Gary has published numerous papers on a broad array of Neotropical birds and their biogeography, migration, systematics, and conservation. He has described several new species and subspecies of birds and worked on taxonomic problems in a diverse set of birds. These studies have made significant contributions to the literature of the birds of Colombia and Costa Rica and place him among a very small group of ornithologists actively working in those areas.
Gary's third research interest is associated with plants of the Neotropics, especially those that are visited by hummingbirds. He has done ecological, evolutionary, and systematics studies of Heliconia, the general vegetation of several areas, and palms.
Gary is a superb field ornithologist and, with Alexander Skutch, co-authored an authoritative field guide to the birds of Costa Rica.
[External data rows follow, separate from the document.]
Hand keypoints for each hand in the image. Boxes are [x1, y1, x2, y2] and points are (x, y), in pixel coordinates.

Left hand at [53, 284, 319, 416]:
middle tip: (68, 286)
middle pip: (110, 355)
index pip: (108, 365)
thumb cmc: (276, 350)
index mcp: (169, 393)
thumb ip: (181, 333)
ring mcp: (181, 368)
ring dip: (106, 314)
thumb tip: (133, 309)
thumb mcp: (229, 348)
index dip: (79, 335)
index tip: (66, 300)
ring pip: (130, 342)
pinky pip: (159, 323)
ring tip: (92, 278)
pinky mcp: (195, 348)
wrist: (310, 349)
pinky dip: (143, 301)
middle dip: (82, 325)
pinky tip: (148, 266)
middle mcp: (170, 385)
He also has been actively training Neotropical science students in both Colombia and Costa Rica, including several master's and Ph.D. students. In Colombia, his exceptional talents as a teacher have been recognized four times with teaching awards.
For his outstanding contributions to Neotropical ornithology, especially his studies of hummingbirds, his continuing commitment to publishing, his diverse research interests, and his contributions to training the next generation of scientists in the Neotropics, the American Ornithologists’ Union is pleased to award F. Gary Stiles the Elliott Coues Award for 2012.
Award criteria.—The Elliott Coues Award recognizes extraordinary contributions to ornithological research. The award is named in honor of Elliott Coues, a pioneering ornithologist of the western United States and a founding member of the AOU. There is no limitation with respect to geographic area, subdiscipline of ornithology, or time course over which the work was done. The award consists of a medal and an honorarium provided through the endowed Ralph W. Schreiber Fund of the AOU.